Stature.—Among all the measurements relating to the form, the principal one is the stature. It has certain characteristics that are essentially human. What we understand by stature is the height of a living animal, when standing on its feet. Let us compare the stature of one of the higher mammals, a dog for instance, with that of man. The stature of the dog is determined essentially by the length of its legs, while the spinal column is supported in a horizontal position by the legs themselves. Such is the attitude of all the higher mammals, including the greater number of monkeys, notwithstanding that these latter are steadily tending to raise their spinal column in an oblique direction, in proportion to the lengthening of their forelimbs, which serve them as a support in walking—a form of locomotion half way between that of quadrupeds and of man. Man alone has permanently acquired an erect position, that renders the bust ( = sum of head and trunk) vertical, and leaves the upper limbs definitely free from any duty connected with locomotion, thus attaining the full measure of the human stature, which is the sum of the bust and the lower limbs. Thus, we may assert that one fundamental difference between man and animals consists in this: that in animals the spinal column does not enter into the computation of stature; while in man, on the contrary, it is included in its entirety.
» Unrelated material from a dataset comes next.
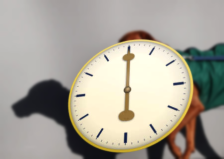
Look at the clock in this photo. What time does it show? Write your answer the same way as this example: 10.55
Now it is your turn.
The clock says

Consequently, in man the stature assumes a characteristic and fundamental importance, because part of it (that part relating to the bust) represents, as a linear index, all the organs of vegetative life and of life in its external relations.
If we examine the human skeleton in an erect position (Fig. 9), it shows us the varying importance of the different parts of its structure, according as they are destined to protect, or simply to sustain. At the top is the skull, an enclosed bony cavity; and this arrangement indicates that it is designed to contain and protect an organ of the highest importance. By means of the occipital foramen, this cavity communicates with the vertebral canal, also rigorously closed, that is formed by the successive juxtaposition of the vertebræ. Such protective formation is in accord with the high physiological significance and the delicate structure of the organs of the central nervous system, which represent the supreme control over physiological life and over the psychic activities of life in its external relations. Below the skull, the structure of the skeleton is profoundly altered; in fact, the framework of the thorax is a sort of bony cage open at the bottom; still, the external arrangement of the bones renders them highly protective to the organs they enclose, namely, the lungs and the heart—physiological centres, whose perpetual motion seems to symbolise the rhythm and consequently the continuity of life.